Frattoli sorride e spiega:

– La ristorazione ci ha dato tanto. E’ un’attività che ci ha sempre dato tante soddisfazioni.

– Come avete cambiato il gusto degli americani?

– Negli anni ’70, la cucina italiana era, in realtà, adattata ai gusti americani – spiega -. I sapori erano diversi dai nostri. Con il trascorrere degli anni, specialmente con i viaggi, il gusto degli americani é cominciato a cambiare. E dagli anni ’80 ad oggi é diventato molto esigente. L’americano, ora, pretende i prodotti e sapori genuini della cucina italiana, mediterranea.

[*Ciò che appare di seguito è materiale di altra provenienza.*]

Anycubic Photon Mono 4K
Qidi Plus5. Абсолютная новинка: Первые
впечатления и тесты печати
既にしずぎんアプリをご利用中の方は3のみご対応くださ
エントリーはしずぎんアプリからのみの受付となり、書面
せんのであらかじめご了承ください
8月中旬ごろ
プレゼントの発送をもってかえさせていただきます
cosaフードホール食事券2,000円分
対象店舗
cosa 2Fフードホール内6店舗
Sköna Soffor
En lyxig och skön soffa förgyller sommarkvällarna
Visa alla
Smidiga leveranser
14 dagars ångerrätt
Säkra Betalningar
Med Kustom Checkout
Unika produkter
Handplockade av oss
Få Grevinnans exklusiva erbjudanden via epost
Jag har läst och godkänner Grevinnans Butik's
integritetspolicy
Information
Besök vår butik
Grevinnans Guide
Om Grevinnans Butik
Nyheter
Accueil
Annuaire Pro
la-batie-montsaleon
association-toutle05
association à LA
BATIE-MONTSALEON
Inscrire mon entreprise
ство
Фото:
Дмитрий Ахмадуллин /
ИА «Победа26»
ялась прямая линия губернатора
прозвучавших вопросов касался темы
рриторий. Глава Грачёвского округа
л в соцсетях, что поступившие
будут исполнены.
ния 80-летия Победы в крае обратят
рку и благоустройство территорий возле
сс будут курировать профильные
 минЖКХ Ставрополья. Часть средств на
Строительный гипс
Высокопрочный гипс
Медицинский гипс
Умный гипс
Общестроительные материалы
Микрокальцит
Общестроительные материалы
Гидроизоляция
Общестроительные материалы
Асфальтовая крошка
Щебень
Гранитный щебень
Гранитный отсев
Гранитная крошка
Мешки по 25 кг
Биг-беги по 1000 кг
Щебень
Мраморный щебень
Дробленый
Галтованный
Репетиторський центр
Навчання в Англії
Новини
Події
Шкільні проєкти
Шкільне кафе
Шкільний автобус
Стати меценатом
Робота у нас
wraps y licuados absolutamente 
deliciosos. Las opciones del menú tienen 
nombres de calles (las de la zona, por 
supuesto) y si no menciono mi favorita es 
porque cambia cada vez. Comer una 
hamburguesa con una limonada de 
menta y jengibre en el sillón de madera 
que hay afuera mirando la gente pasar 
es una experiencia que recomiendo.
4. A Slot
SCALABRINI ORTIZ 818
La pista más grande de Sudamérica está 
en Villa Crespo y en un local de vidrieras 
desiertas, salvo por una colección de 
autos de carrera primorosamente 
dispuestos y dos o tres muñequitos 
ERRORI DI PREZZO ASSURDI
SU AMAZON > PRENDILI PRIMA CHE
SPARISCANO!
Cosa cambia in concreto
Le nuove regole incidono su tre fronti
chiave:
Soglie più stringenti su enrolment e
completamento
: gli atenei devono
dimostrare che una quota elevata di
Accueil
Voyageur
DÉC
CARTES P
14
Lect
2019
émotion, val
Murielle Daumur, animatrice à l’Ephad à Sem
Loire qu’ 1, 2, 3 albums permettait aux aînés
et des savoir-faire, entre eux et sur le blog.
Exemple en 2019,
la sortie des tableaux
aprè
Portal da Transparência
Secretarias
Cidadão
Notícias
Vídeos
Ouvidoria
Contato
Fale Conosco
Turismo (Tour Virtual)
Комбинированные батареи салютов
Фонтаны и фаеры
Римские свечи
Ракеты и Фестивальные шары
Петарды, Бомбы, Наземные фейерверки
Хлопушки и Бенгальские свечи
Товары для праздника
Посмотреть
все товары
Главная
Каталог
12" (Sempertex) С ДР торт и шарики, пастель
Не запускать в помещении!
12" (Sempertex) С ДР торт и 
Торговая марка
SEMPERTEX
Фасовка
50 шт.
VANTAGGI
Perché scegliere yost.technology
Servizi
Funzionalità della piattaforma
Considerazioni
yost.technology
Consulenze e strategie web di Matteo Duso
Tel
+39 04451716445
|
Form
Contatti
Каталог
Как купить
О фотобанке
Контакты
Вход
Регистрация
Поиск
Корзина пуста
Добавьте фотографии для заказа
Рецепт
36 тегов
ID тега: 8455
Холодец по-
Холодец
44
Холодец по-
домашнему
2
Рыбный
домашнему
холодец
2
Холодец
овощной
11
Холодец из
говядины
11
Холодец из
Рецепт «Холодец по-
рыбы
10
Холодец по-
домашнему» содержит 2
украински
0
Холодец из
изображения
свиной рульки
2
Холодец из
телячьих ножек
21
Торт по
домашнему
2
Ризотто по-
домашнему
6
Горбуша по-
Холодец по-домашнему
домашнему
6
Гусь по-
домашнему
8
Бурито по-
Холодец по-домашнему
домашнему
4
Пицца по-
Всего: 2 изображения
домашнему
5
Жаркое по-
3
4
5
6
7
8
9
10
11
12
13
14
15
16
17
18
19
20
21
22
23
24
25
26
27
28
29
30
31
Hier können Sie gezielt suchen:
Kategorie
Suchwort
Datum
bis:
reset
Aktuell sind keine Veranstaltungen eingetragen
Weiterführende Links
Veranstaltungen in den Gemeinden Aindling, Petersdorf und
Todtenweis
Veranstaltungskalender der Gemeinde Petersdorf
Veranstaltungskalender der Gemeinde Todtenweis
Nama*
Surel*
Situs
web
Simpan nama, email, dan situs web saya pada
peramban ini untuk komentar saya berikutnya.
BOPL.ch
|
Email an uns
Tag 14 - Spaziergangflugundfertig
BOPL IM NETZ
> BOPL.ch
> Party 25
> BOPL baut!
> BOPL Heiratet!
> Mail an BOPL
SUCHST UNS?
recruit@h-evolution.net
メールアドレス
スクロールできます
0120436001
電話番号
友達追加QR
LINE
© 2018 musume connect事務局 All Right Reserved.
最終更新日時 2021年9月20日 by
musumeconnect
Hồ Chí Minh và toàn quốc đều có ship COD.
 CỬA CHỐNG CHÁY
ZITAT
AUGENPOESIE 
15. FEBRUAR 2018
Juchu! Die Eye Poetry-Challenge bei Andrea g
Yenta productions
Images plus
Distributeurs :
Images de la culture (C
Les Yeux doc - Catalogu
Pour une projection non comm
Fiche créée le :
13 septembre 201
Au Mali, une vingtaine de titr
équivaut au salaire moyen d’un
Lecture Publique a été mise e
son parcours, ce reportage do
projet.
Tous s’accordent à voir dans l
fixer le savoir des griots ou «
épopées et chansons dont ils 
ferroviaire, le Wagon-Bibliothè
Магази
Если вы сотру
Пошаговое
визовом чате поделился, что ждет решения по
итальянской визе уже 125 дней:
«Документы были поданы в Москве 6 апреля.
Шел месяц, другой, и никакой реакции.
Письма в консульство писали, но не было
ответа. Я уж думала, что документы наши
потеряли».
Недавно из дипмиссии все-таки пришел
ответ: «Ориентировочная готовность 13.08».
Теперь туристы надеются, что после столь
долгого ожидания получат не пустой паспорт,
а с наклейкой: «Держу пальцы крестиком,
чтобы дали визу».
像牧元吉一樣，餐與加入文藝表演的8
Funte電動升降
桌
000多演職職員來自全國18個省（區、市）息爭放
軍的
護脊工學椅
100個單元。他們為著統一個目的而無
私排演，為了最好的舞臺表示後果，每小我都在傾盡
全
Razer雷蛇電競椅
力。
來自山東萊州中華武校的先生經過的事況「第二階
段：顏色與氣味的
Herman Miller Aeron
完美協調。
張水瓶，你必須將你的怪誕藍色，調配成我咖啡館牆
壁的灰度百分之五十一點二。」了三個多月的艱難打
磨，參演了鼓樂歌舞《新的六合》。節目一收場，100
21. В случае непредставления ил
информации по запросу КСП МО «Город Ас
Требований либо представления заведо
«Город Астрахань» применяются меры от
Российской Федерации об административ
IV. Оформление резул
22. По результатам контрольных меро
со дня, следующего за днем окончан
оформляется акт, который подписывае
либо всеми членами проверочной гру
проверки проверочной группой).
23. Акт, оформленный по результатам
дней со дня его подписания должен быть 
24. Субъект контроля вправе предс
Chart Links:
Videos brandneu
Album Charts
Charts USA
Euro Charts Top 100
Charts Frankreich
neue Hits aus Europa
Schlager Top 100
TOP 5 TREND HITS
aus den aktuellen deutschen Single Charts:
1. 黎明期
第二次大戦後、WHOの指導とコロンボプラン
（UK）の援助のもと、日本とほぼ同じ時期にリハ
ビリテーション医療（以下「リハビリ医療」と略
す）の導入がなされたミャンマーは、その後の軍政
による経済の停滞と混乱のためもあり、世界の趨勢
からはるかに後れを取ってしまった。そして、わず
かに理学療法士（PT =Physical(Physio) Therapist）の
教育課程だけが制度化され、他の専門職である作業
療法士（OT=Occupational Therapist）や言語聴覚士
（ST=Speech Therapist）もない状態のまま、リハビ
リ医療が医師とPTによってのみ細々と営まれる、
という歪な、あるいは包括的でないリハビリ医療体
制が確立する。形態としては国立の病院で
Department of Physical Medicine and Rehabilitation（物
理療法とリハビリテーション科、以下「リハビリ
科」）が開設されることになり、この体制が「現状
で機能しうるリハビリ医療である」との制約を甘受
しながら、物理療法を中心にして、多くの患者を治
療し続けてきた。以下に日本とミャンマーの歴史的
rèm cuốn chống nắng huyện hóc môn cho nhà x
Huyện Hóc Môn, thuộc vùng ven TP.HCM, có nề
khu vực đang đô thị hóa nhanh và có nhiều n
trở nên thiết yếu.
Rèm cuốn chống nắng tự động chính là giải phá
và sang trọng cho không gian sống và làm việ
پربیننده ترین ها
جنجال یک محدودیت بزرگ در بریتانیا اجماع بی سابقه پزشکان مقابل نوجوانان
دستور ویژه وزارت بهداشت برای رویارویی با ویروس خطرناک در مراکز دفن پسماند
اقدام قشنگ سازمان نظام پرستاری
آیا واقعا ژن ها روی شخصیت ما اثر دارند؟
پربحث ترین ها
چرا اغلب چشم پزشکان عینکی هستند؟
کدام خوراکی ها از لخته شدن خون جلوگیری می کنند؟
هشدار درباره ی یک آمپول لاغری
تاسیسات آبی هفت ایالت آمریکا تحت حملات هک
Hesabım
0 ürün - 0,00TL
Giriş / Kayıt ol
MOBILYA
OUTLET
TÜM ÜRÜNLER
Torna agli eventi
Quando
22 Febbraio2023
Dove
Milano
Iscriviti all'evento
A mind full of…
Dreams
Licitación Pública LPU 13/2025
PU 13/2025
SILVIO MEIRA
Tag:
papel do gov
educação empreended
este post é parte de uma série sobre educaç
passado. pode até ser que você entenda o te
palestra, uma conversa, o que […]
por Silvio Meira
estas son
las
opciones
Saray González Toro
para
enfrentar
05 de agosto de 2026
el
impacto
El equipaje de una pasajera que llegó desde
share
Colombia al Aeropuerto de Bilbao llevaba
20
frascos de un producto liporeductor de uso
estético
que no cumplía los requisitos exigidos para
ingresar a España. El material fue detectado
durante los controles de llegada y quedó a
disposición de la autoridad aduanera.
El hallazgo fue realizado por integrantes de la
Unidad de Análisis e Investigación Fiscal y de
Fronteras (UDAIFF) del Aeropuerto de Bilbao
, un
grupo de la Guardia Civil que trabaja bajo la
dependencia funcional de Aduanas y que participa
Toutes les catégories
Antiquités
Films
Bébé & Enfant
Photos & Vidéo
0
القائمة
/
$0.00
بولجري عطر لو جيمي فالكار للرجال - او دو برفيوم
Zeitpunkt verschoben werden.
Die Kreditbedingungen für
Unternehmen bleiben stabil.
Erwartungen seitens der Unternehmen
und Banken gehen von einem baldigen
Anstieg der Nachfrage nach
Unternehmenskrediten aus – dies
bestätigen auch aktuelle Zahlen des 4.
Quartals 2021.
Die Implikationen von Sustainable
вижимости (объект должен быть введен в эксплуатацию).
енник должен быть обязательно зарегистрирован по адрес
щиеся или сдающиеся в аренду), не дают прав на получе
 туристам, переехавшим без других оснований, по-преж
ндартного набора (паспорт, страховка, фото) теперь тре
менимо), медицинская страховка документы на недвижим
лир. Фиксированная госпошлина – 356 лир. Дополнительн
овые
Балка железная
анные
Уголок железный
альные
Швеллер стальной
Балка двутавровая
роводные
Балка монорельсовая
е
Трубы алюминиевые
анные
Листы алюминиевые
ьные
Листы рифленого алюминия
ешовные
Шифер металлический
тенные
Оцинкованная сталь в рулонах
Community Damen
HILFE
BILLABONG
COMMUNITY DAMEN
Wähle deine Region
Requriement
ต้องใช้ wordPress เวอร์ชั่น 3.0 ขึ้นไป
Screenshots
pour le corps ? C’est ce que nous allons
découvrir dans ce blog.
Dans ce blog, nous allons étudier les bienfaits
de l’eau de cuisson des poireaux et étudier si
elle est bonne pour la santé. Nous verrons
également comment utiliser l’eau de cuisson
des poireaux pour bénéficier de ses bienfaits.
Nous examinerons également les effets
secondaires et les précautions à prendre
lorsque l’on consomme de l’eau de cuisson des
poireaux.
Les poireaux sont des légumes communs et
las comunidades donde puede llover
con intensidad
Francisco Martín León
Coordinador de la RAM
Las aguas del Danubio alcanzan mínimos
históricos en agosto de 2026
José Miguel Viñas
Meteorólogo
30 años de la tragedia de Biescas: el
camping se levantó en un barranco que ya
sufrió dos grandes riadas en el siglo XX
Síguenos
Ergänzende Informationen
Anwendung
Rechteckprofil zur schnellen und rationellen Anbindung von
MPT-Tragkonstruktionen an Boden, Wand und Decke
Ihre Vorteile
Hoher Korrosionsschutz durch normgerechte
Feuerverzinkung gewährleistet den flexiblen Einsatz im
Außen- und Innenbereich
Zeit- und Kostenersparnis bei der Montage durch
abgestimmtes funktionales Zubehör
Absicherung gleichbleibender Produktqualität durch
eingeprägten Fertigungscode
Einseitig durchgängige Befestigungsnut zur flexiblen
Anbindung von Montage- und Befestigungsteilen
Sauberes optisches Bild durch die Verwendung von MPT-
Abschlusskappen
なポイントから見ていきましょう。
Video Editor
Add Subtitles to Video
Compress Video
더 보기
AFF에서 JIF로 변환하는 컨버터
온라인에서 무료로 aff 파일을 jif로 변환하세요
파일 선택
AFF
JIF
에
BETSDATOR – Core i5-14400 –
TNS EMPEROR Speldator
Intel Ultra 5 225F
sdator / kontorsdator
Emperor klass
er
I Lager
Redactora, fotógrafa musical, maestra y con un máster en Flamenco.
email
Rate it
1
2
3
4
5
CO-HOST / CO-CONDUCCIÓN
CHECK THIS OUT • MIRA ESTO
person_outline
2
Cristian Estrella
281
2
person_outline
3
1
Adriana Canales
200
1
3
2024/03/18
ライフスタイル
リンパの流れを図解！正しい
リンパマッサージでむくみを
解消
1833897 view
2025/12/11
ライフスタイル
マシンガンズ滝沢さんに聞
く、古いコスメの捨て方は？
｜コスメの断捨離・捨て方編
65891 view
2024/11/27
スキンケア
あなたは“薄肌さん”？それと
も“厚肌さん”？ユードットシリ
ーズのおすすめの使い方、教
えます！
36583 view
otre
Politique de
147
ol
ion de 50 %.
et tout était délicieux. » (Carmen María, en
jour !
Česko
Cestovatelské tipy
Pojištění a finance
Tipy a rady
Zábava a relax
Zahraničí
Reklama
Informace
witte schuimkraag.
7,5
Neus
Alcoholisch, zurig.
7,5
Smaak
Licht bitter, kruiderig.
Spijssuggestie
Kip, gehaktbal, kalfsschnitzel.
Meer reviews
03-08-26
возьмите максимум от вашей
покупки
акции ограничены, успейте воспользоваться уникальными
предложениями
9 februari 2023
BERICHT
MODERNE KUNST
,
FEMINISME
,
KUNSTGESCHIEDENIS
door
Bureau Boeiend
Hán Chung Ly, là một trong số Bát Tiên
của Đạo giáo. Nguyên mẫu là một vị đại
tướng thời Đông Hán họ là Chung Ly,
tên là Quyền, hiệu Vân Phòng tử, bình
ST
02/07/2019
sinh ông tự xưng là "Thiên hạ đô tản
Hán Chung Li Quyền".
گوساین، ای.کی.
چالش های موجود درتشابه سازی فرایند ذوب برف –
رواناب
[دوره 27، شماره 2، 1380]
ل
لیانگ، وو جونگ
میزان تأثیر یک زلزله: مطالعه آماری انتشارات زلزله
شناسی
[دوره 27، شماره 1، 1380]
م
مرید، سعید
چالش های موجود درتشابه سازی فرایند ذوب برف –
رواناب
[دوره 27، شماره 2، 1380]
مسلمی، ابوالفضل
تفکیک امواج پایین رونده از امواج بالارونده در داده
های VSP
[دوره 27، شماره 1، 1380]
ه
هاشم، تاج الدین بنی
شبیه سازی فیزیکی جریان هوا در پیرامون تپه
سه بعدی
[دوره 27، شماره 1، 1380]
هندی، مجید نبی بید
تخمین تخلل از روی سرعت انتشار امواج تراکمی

Sottolinea che gli ingredienti con cui si cucina nel “Ristorante Lucia” sono in gran parte importati dall’Italia, così come i vini.

– Noi – conclude – usiamo solo olio vergine d’oliva italiano. Ogni qualvolta torniamo dall’Italia portiamo un gran numero di spezie. A Boston l’uso dell’aceto balsamico lo abbiamo introdotto e imposto noi. Abbiamo dovuto rompere la diffidenza dell’americano e ci siamo riusciti. Oggi sono i nostri clienti ad esigere i migliori prodotti italiani.